#### PASSAGE TO READ
Is the Pulumi/CDK code too dynamic to support static analysis?

HCL is declarative whereas a general purpose language is imperative, which makes static analysis much harder.
I had never heard about it before reading this comment, and just going and checking out the video on the front page, I am blown away.

I have to be honest, I hadn't messed around with Terraform before, but I've been working with Ansible/CloudFormation and Pulumi is just on another level. There are so many hacks you need to do to work around CloudFormation peculiarities, and separating stack creation and manipulation into two separate formats is frustrating at best.

Going to have to play around Pulumi more seriously when it's time to stand up more servers.

> I really hope this book has some discussion regarding Pulumi in addition to the normal Terraform discussion. My team switched over to Pulumi recently after using Terraform for a couple of years and it's so much easier to work with. It would be a shame if it is not at least included in the discussion.

Could you speak more to some of the ways it was easier to work with? How was the transition and what was the migration strategy?

Total IaC n00b here.

3 weeks ago I set up our AWS infrastructure with Terraform but somehow I never got it to work correctly (somehow the AWS Elastic Beanstalk health checker never turned green).

Just this week I decided to migrate to Pulumi and after a few very explanatory good error messages I got it to work. I'd say Pulumi's error messages are superior.

Another major benefit of Pulumi is that you can use typescript (and others) to script your setup. Terraform supports some scripting [1] but you have to take a few hours to learn it, and it never will be as powerful as plain ts/js/py.

[1] https://www.hashicorp.com/blog/hashicorp-terraform-0-12-prev...

Just looking between the two (where I'm at we've adopted Terraform), I wish where I'm at would switch to Pulumi as well. After seeing the contortions required under Terraform when someone strays from Terraform's pre-conceived notions embedded into HCL DSL, I'm convinced that at-scale (>200 servers, arguably >100 servers), there is no satisfactory way around the "learn to code" requirement in devops at this layer interacting with infrastructure.
It doesn't seem to have the same level of provider support though. I would rather pick a tool thats well supported by cloud providers if I need to use it for production stuff.

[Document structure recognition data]
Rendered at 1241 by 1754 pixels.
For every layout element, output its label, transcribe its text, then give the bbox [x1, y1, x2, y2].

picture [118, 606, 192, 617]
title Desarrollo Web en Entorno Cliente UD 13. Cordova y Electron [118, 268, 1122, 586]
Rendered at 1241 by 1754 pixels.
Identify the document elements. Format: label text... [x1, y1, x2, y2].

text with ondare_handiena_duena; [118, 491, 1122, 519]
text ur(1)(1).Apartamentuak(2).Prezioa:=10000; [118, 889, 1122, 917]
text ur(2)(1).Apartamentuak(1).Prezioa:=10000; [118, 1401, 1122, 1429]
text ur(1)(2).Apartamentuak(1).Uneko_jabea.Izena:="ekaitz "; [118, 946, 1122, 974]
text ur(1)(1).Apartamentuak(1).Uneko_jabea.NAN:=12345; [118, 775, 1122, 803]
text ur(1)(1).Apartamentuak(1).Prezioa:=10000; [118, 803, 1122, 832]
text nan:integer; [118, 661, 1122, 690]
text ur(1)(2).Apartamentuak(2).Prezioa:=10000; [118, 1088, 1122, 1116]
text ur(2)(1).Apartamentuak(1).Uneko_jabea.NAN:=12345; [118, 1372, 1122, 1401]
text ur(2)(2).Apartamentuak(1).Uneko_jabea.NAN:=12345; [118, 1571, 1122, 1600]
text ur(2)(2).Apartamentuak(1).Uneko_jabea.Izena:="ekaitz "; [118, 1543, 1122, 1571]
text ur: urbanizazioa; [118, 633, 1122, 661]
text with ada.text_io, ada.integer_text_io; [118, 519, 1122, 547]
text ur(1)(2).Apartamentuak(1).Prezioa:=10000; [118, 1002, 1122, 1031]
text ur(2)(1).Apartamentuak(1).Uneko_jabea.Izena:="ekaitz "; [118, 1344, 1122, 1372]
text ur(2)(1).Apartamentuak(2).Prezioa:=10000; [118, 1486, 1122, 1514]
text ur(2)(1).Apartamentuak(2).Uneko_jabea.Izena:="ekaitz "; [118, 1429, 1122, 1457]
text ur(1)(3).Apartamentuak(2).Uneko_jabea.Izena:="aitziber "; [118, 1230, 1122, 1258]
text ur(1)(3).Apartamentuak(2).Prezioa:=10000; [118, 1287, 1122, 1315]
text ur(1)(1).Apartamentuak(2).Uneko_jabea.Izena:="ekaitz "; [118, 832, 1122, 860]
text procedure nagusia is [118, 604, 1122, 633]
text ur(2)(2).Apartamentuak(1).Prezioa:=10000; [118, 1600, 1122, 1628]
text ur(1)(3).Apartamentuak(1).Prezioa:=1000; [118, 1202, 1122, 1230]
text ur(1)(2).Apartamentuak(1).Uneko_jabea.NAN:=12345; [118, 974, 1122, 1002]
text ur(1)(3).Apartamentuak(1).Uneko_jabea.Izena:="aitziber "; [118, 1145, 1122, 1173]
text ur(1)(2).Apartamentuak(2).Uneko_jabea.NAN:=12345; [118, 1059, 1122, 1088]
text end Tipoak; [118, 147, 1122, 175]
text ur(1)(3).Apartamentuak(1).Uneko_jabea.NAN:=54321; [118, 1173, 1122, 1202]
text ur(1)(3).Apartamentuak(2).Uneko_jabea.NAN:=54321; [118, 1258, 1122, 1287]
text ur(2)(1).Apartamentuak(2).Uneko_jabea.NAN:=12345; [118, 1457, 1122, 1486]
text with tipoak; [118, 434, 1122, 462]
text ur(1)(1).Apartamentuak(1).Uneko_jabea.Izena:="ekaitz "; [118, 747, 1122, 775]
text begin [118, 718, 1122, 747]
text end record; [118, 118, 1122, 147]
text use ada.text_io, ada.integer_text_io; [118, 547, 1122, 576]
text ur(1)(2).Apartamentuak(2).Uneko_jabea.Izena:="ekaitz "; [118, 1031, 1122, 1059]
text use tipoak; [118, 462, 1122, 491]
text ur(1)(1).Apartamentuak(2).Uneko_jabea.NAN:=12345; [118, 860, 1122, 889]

#### YOUR ASSIGNMENT
How might the discussion comparing Pulumi and Terraform go on? Write what follows its last comment.

#### FINAL ANSWER
Extremely good point, thank you for making it!

Where I'm at, we just so happen to only be in the initial phases of a cloud strategy, and it happens to align with Pulumi's current support of AWS. So Pulumi's execution of a multi-vendor solution will bear keeping a close eye upon.

We're likely in for a few years yet of fragmented API wars amongst the cloud vendors, before the value extraction from uncoordinated API's levels off enough that a more universal API is adopted for a progressively-larger "core cloud" of defined services (we're kind of seeing that with cloud object storage for example), W3C-style.

Not sure what you mean. I don’t think there will be any api wars; likely providers will support tooling that can talk to their apis. This is currently the case for Terraform where different cloud officially support the tf modules. If they start supporting Pulumi, that would be when I would be comfortable switching to the tool.
It's a sad day when the tool you are using to call an API over HTTPS has to be supported by AWS for people to use it.
I know that Pulumi can use Terraform providers, at least. I'm not sure how good the integration is or if it's in the main way of doing things, though. I'd love to hear more details if anyone here has used it.
AWS CDK was what came to my mind as "next gen" infra as code, sounds like Pulumi has somewhat comparable approach
Thanks for mentioning this, my org is in the process of evaluating various options for Infrastructure as code stuff and Terraform is very high up on that list. I don't believe Pulumi has been discussed and looks quite good, always nice to be able to suggest it before adoption.